TEXT EXCERPT:
╭──

Heraldic Art

Painting of Edward Bawden by Eric Ravilious, Royal College of Art Collection.

Like his friend, Eric Ravilious,  Edward Bawden was a war artist; in peace time he was a painter, illustrator and graphic artist.

Do you remember The Queen’s Beasts, a post from August 2020? If not you might like to do some revision because I don’t want to bore more attentive readers with repetition. Uncle George was not happy that the beasts were not coloured. He expresses his displeasure in his own inimitable way.

”The Coronation beasts were, save for their shields, not coloured. It was judged by those who had the placing of them that they would both gain in dignity and blend better with the general appearance of the exterior of the Abbey Annexe if they wore the neutral shades of their architectural surroundings. Whether this was wisdom or otherwise is a question which those who saw them in their setting may answer for themselves. Certainly those who have a liking for romantic heraldry, and they are more numerous than might be supposed, would have preferred to have seen them in the gaiety of their full heraldic tinctures. However, coloured or not, they took their posts most nobly.”

The Royal Arms, by Edward Bawden, Crown copyright.

The beasts were illustrated in colour in this commemorative book. Uncle George takes up the story.

”Heraldry is some times called a little science; and an artist, however skilled in other spheres, who tries his hand at it without previous long experience in its complex and capricious ways, may be entering the realms of Trouble. His task is made no lighter by the fact that a great deal of artistic licence is allowed him where it might not be expected, and no licence at all where it might seem to matter least. Thus, though there is in heraldry plenty of room for original design and self-expression, which are two things which no true artist can or should be denied, his difficulty is to know the limits to which he may go without falling into most grievous error.

The artists to whom the task of newly portraying the Queen’s Beasts was offered, and courageously accepted, are Mr Cecil Keeling and Mr Edward Bawden, CBE, an Associate member of the Royal Academy of Arts and a Royal Designer to Industry. Neither of these very distinguished artists had ever before seriously entered the field of heraldic design, and it was my pleasurable privilege firstly to tell them something of the general principles of heraldic art, and then, with considerably more success than one should perhaps expect when trying to influence established artists who naturally have their own ideas, to guide them along the rather narrow paths of heraldic rectitude.

The Red Dragon of Wales, by Cecil Keeling, Crown copyright.

╰──

DATA TO EXAMINE:
╭──

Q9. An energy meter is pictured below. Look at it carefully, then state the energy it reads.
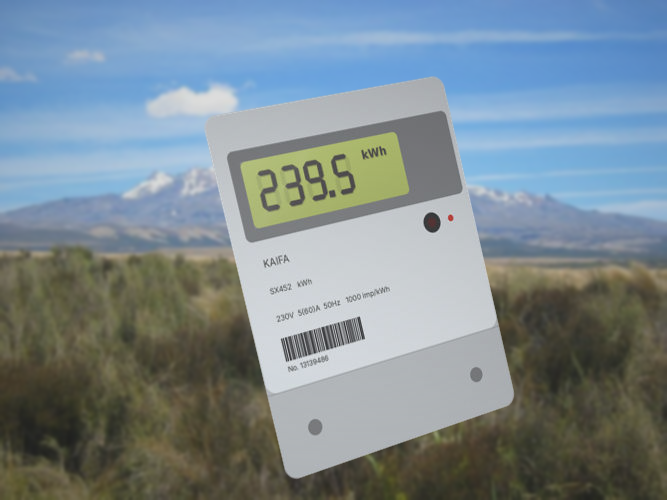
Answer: 239.5 kWh
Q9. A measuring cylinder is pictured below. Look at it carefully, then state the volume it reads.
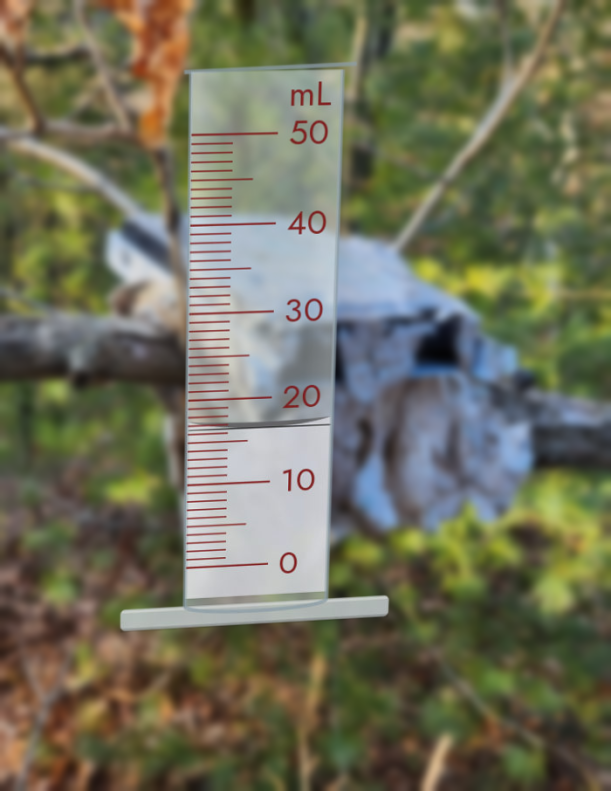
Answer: 16.5 mL
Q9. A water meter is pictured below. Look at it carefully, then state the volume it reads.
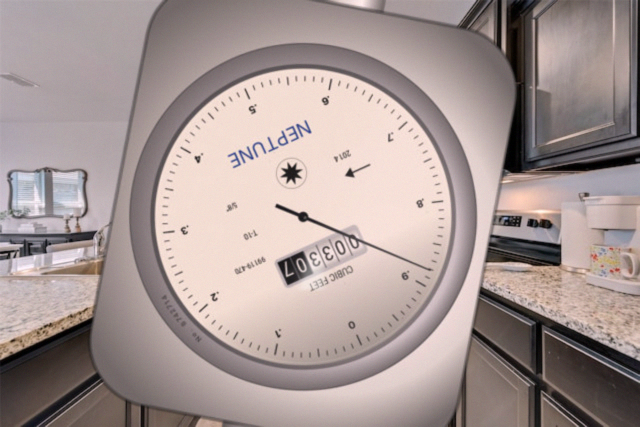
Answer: 3306.88 ft³
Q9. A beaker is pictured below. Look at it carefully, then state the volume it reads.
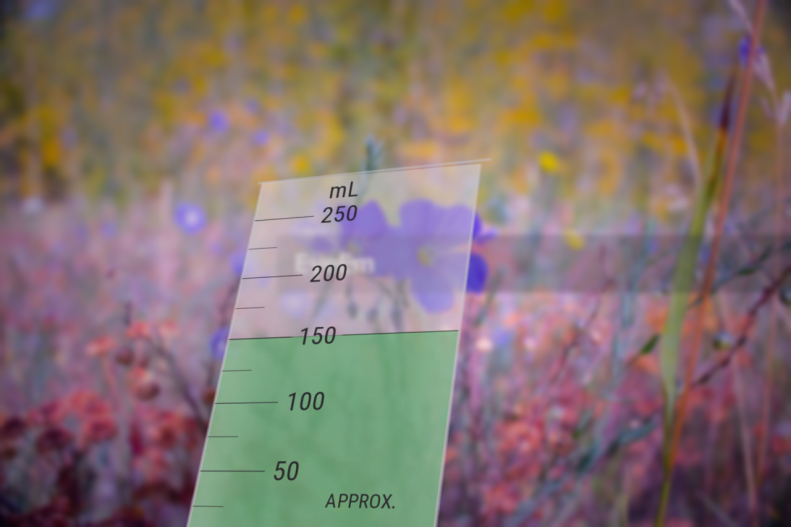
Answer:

╰──

REQUIRED WORK: Pick up the heraldic art piece right after its final line and write the next part. These items were taken from a different source than the text on heraldic art.

RESULT OF THIS EXERCISE:
Heraldry in its infancy was little more than a system of personal identification in warfare by means of coloured patterns and forms. The things which were the most distinctive were generally speaking the most useful and those things which were not so readily recognisable were made more so by the manner of their representation on shield or banner or on whatever it might be. Thus a lion, for instance, which in nature is not a very distinctive object, was portrayed, for greater distinction, with its leonine attributes, its fierce expression, frightful claws, lithe and lissom body all vastly exaggerated, so that indeed it looked more like a lion than did ever any lion of nature. In this wise, by turning away from true representation and adopting a character all its own, was the ‘heraldic lion’ born, and with it came also the manner of depicting all the other beasts and forms and patterns which is so peculiarly heraldic.

The Griffin of Edward III, by Edward Bawden, Crown copyright.

Artistic style and treatment in heraldry is of course largely a matter of taste. Within certain rather elastic limits you can really choose and use what style you like. but it is a fact that those who have most knowledge of heraldry generally prefer the forms and styles of medieval times, and since knowledge must be respected, so also should this preference be given best.

The White Greyhound of Richmond, by Edward Bawden, Crown copyright.

The Queen’s Beasts, as newly drawn, have much of the medieval in them, and something quite original; and one can see traces also in some of them of the forms of the ancient world, curiously enough, give to them a somewhat modernistic air.

The Yale of Beaufort, by Cecil Keeling, Crown copyright.

These ten new pictures of the royal beasts have about them nothing which can be criticised seriously on technical grounds. The red dragon is sufficiently red and unmistakably a dragon; the golden griffin is as much a griffin as anyone could want; the shields they hold bear the emblems which are proper to them. It may be there is some obfuscation of detail, and of colouring too, here and there, such as would not ordinarily meet with heraldry’s entire approval; but the beasts portrayed are in fact the Queen’s beasts, though they be in novel guise.” ( extracted from the foreword to The Queen’s Beasts by The Hon Sir George Bellew, KCVO, FSA, Garter King of Arms)

The Falcon of the Plantagenets, by Edward Bawden, Crown copyright.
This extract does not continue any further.